The results show that new generation space-grade CPUs are 10x faster than their predecessors, however, they are still one order of magnitude slower than what will be needed for reliable autonomous VBN. Therefore, we must design high-performance avionics architectures utilizing HW accelerators. In particular, instead of utilizing multiple chips, it is preferable to utilize SoC devices, which integrate general purpose processors and HW accelerators towards size/mass minimization, power reduction, fast intra-communication, re-programmability, and increased connectivity. Separated by orders of magnitude, the FPGA accelerators provide the highest performance per Watt across all platforms, whereas the CPUs provide the lowest, irrespective of their type.

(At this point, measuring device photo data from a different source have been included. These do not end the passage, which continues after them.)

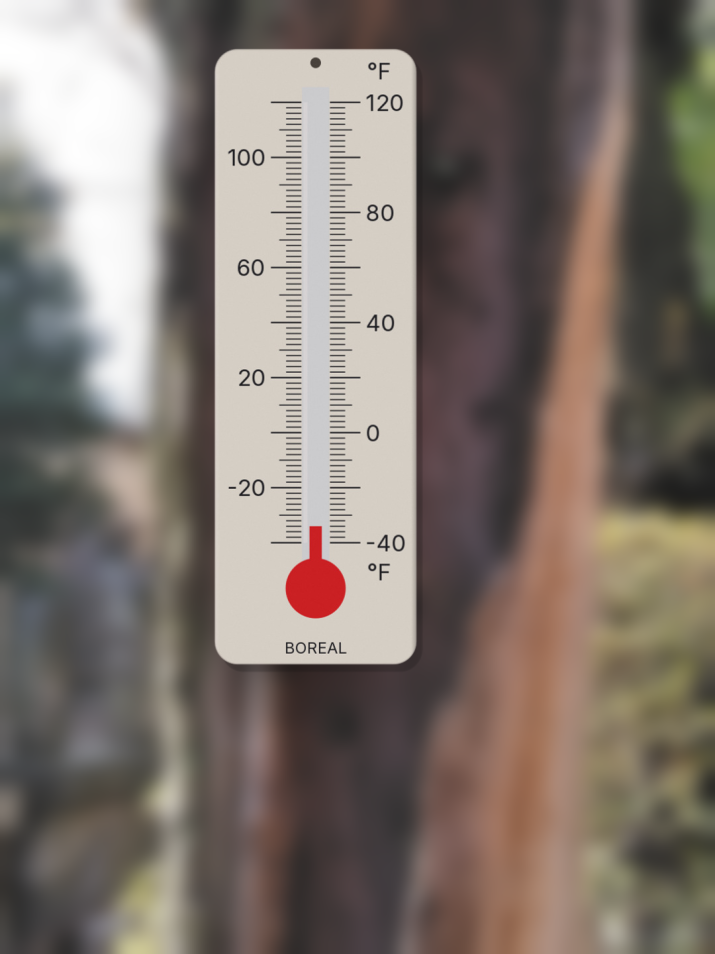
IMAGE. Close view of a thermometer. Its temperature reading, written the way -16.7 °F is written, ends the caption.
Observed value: -34 °F
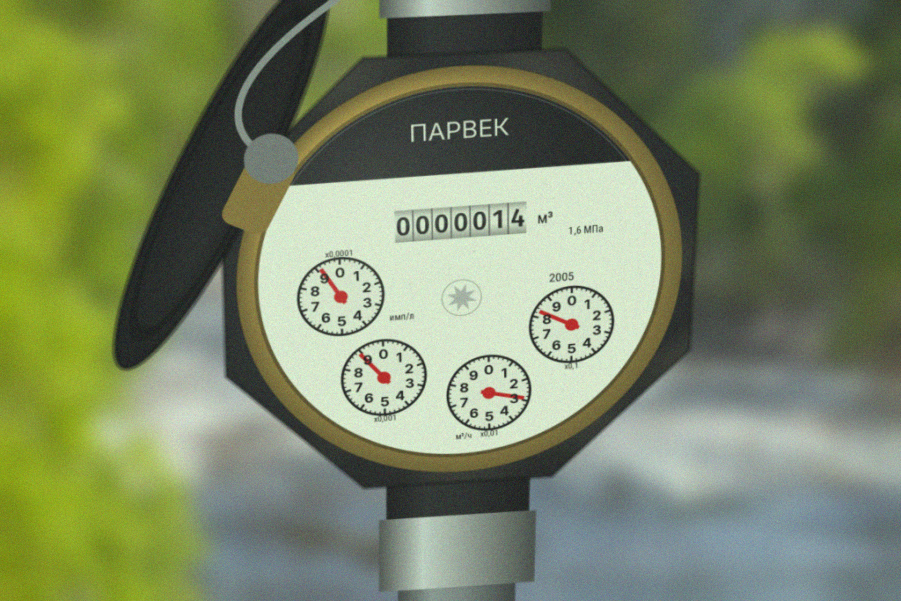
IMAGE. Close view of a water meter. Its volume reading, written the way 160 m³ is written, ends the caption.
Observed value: 14.8289 m³
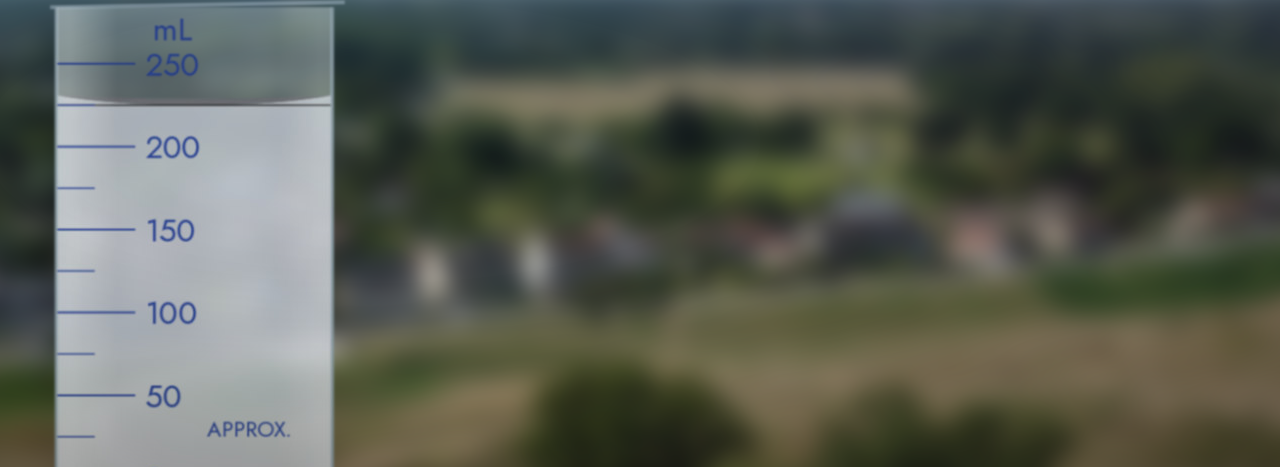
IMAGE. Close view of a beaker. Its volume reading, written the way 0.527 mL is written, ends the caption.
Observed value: 225 mL
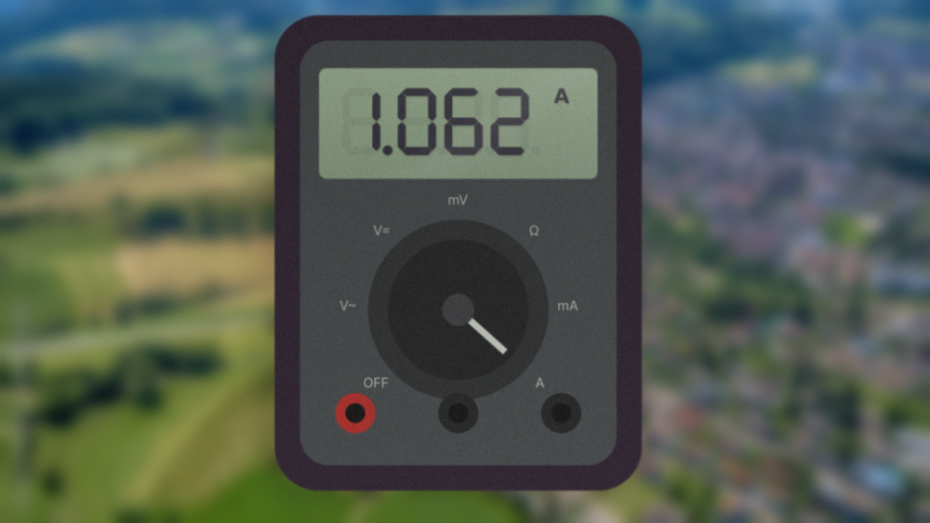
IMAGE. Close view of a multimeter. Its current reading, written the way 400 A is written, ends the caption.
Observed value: 1.062 A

In terms of speed alone, high-end desktop GPUs and FPGAs are difficult to distinguish (as groups, they provide similar clouds of results). Likewise, high-end mobile-GPUs and many-core DSPs are difficult to distinguish, although the latter have the potential for slightly better performance and power. In terms of speed alone, desktop GPUs and FPGAs are clearly better than mobile-GPUs and many-core DSPs. In terms of power, desktop CPUs and GPUs seem prohibitive for space avionics, however, a 10 Watt budget is enough to allow many-core DSPs or mobile-GPUs or FPGAs to accelerate a conventional space-grade CPU by 1−3 orders of magnitude. In such a high-performance embedded computing scenario, with relaxed constraints on radiation tolerance due to mission specifications, it would be preferable to utilize COTS 28nm SoC FPGAs, which provide 2−29x faster execution than 28nm DSP processors.